`Attempt to copy a freed reference` when creating a second view into the same array
I randomly see this error popping up on the BuildKite CI: https://buildkite.com/julialang/acceleratedkernels-dot-jl/builds/14#01932a74-e21d-408d-86d0-81bf259f6bce/241-416
It happens when creating two exclusive views into the same array, immediately one after the other:
p1 = @view dst[1:blocks]
p2 = @view dst[blocks + 1:end]
When it happens, I see the following common contexts:
- It only happened on Julia 1.10, never on 1.11, but that may just be chance.
- It only happened when creating the second view,
p2. - It only happened in this specific kernel, even though views are used elsewhere in the codebase too.
- It only happened on the oneAPI backends; the CUDA, AMDGPU and Metal ones never showed this error.
That part of the code is sequential - on the same, main thread/task. I was not able to reproduce it locally.

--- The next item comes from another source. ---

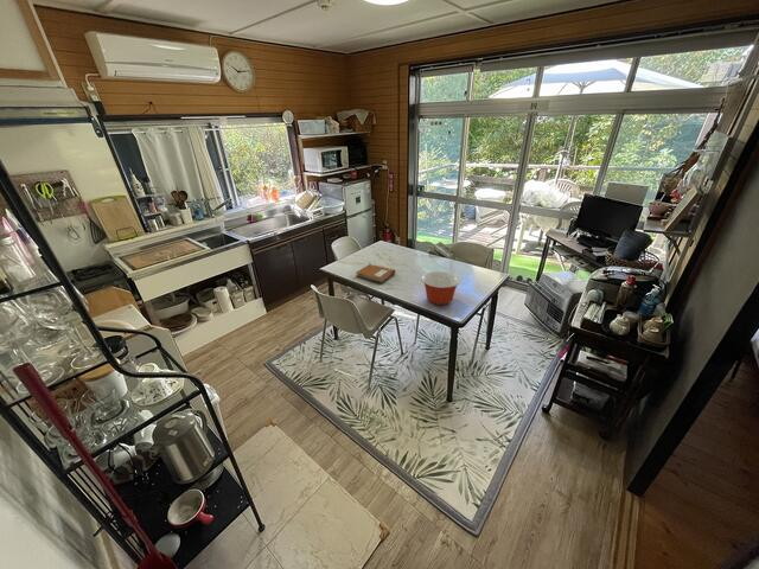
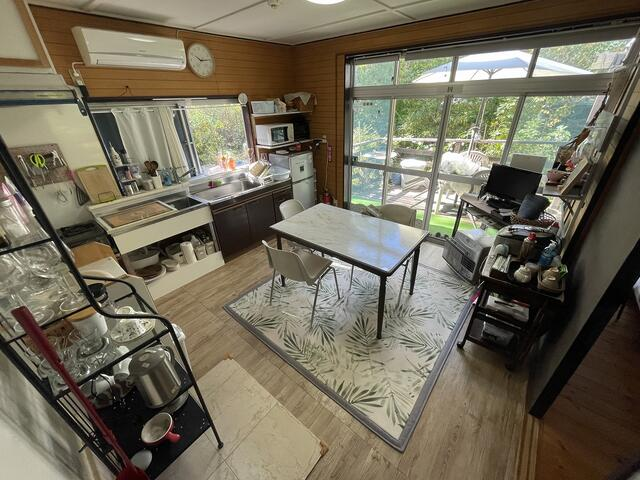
- mixing bowl [420,270,461,306]
- notebook [355,263,396,284]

Would you have any pointers on how to investigate this?
Related to https://github.com/JuliaGPU/oneAPI.jl/issues/439 / https://github.com/JuliaGPU/oneAPI.jl/pull/459?
No, eviction is a Level Zero-specific operation, while the error here is triggered by GPUArrays' refcounting mechanism.
We are also getting this "random" error:
https://buildkite.com/julialang/komamri-dot-jl/builds/1645#019858dc-4857-4493-a4e2-ab059f2f8249/512-751.
In our case it also occurs with Julia 1.10, by doing two consecutive views to the same array
...
displacement_x!(@view(ux[idx, :]), m.action, @view(x[idx]), @view(y[idx]), @view(z[idx]), t_unit)
displacement_y!(@view(uy[idx, :]), m.action, @view(x[idx]), @view(y[idx]), @view(z[idx]), t_unit) # <--- ERROR
displacement_z!(@view(uz[idx, :]), m.action, @view(x[idx]), @view(y[idx]), @view(z[idx]), t_unit)
...
For now, we are just re-running the tests if it fails.